The shift follows months of farmer protests and unease among some Labour backbenchers. Environment Secretary Emma Reynolds said the government had listened to concerns and wanted to protect ordinary family farms while asking larger estates to contribute more. The timing drew criticism inside Westminster because the announcement landed after MPs had left for the Christmas recess, with one Labour source calling it “bizarre”.
A quick recap helps. In her first Budget in 2024, Chancellor Rachel Reeves said the government would end the 100% relief on agricultural assets that had existed since the 1980s and introduce a 20% charge on inherited amounts above £1m from April 2026. Ministers argued this would shield smaller farms while discouraging wealthy investors from using farmland as a tax shelter. The new decision keeps the start date but lifts the threshold to £2.5m.
How thresholds work is easiest to see with numbers. Imagine a single farmer leaving £3m of qualifying agricultural assets in 2026/27. Under the revised plan, the first £2.5m would be tax‑free. The remaining £500,000 would face an effective 20% charge, creating a £100,000 bill. It’s the amount above the threshold that matters, not the whole estate value.
Now consider a farming couple. Because assets can be passed to a spouse or civil partner tax‑free on first death, together they could pass up to £5m of qualifying assets to the next generation without paying this new charge. Anything above £5m would be taxed at the same effective 20% rate on the excess. This is why the spouse exemption changes outcomes so much for families running a farm as a joint enterprise.

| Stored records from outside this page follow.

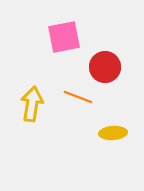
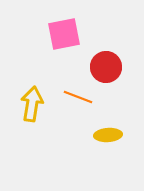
pink square: moved 3 px up
red circle: moved 1 px right
yellow ellipse: moved 5 px left, 2 px down
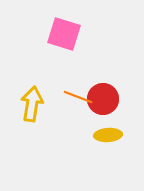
pink square: rotated 28 degrees clockwise
red circle: moved 3 px left, 32 px down
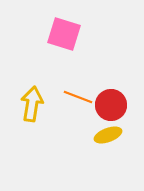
red circle: moved 8 px right, 6 px down
yellow ellipse: rotated 16 degrees counterclockwise
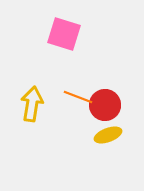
red circle: moved 6 px left
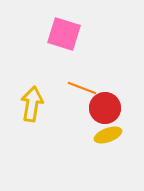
orange line: moved 4 px right, 9 px up
red circle: moved 3 px down
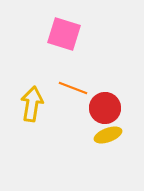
orange line: moved 9 px left
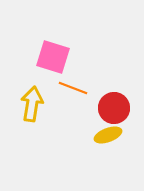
pink square: moved 11 px left, 23 px down
red circle: moved 9 px right
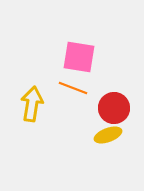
pink square: moved 26 px right; rotated 8 degrees counterclockwise
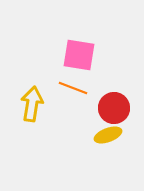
pink square: moved 2 px up
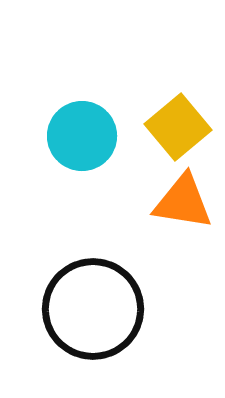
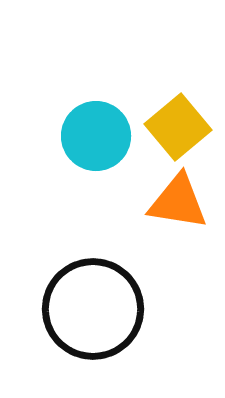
cyan circle: moved 14 px right
orange triangle: moved 5 px left
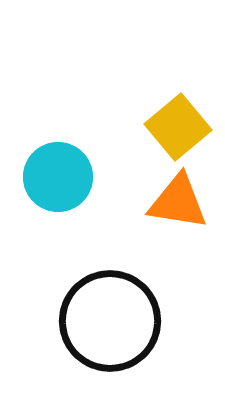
cyan circle: moved 38 px left, 41 px down
black circle: moved 17 px right, 12 px down
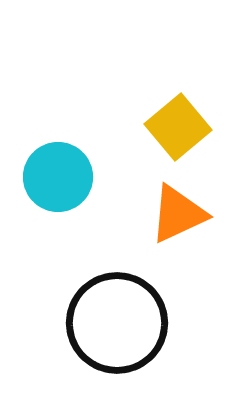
orange triangle: moved 12 px down; rotated 34 degrees counterclockwise
black circle: moved 7 px right, 2 px down
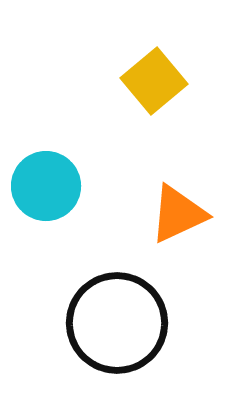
yellow square: moved 24 px left, 46 px up
cyan circle: moved 12 px left, 9 px down
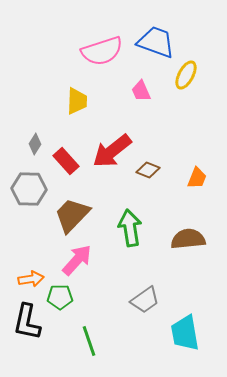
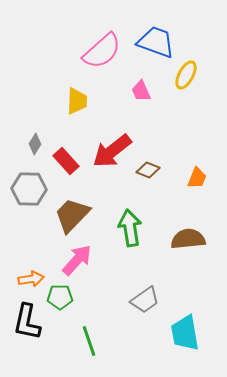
pink semicircle: rotated 24 degrees counterclockwise
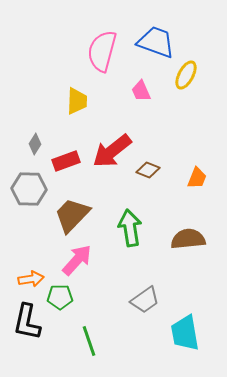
pink semicircle: rotated 147 degrees clockwise
red rectangle: rotated 68 degrees counterclockwise
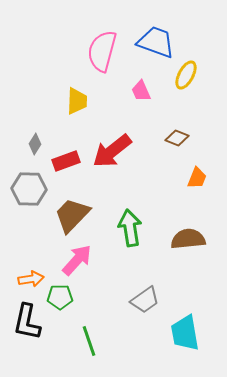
brown diamond: moved 29 px right, 32 px up
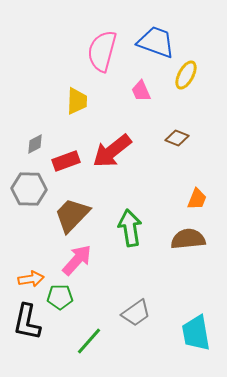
gray diamond: rotated 30 degrees clockwise
orange trapezoid: moved 21 px down
gray trapezoid: moved 9 px left, 13 px down
cyan trapezoid: moved 11 px right
green line: rotated 60 degrees clockwise
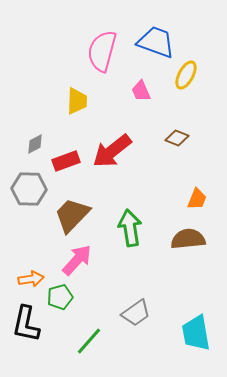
green pentagon: rotated 15 degrees counterclockwise
black L-shape: moved 1 px left, 2 px down
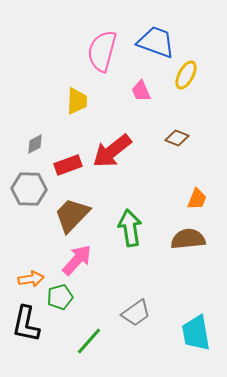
red rectangle: moved 2 px right, 4 px down
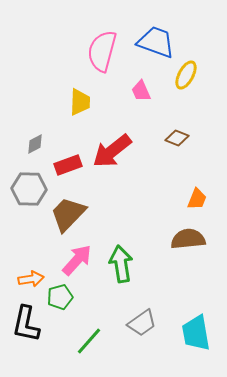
yellow trapezoid: moved 3 px right, 1 px down
brown trapezoid: moved 4 px left, 1 px up
green arrow: moved 9 px left, 36 px down
gray trapezoid: moved 6 px right, 10 px down
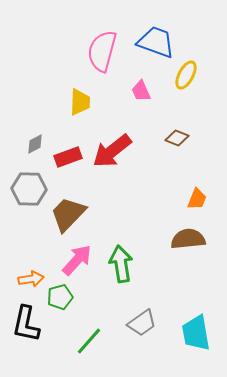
red rectangle: moved 8 px up
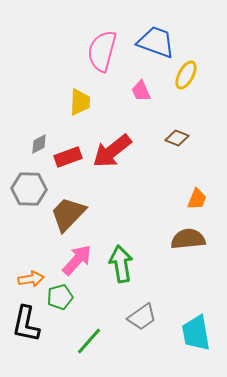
gray diamond: moved 4 px right
gray trapezoid: moved 6 px up
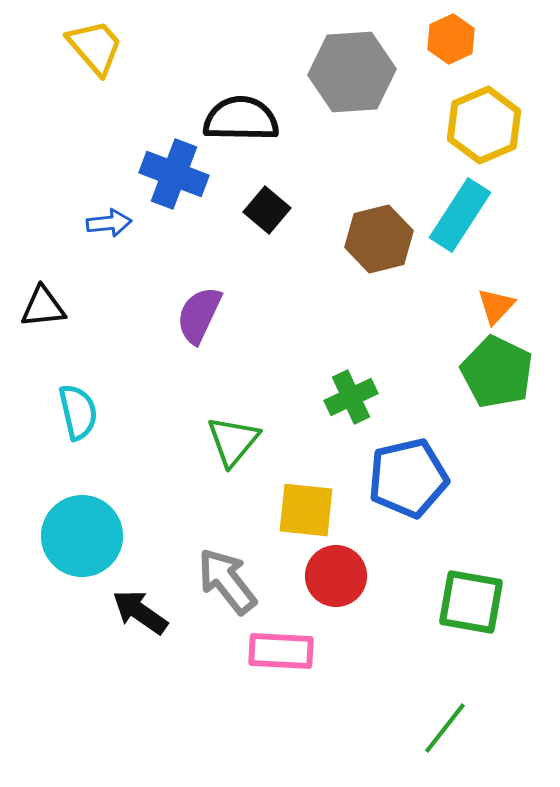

The government’s own modelling suggests the change will cut the number of estates paying more inheritance tax in 2026/27 from about 2,000 under the original plan to roughly 1,100 under the new proposal. A Treasury source says raising the threshold will cost around £130m and that there are no plans to scrap the reform entirely.
Farm groups welcomed the easing but said problems remain. The National Farmers’ Union told BBC Radio 5 Live the move takes many family farms out of “the eye of a pernicious storm”. The Country Land and Business Association said ministers deserved credit for changing course but warned that many businesses own enough land and machinery to breach £2.5m while operating on narrow margins.
On the ground, farmers echoed that blend of relief and caution. One Derbyshire farmer told the BBC the change was a step in the right direction and argued that family farms should be spared while investment‑led land holdings shoulder more. This tension between active farming and passive investment is a big part of the public conversation.
Politics has been lively too. A recent vote saw a dozen Labour backbenchers abstain and one MP, Markus Campbell‑Savours, vote against; he was later suspended and now sits as an independent. Conservative leader Kemi Badenoch said the fight is not over, Liberal Democrat MP Tim Farron called the uncertainty “inexcusable”, and Reform UK’s Richard Tice urged ministers to scrap the measure outright.
For learning purposes, separate two ideas. Thresholds decide who is affected; rates decide how much is paid. In this case, the threshold is now £2.5m per estate for qualifying agricultural assets, and the effective rate above that slice is 20%. Understanding that pairing helps you read claims on social media with more confidence.
It’s also useful to hold two truths at once. Ministers say the reform targets very large estates and aims to curb tax‑driven land purchases. Farm groups counter that valuations have surged, so ordinary working farms can cross the line once you add land, buildings and machinery. Both points can be valid, which is why the exact threshold matters so much.
What to watch next. The April 2026 start date remains, so families have more than a year to plan. Expect detailed guidance to clarify what counts as qualifying agricultural assets, how mixed‑use holdings are treated, and what evidence is needed for valuations. If you’re studying tax, track those definitions-they’re the fine print that decides who actually pays.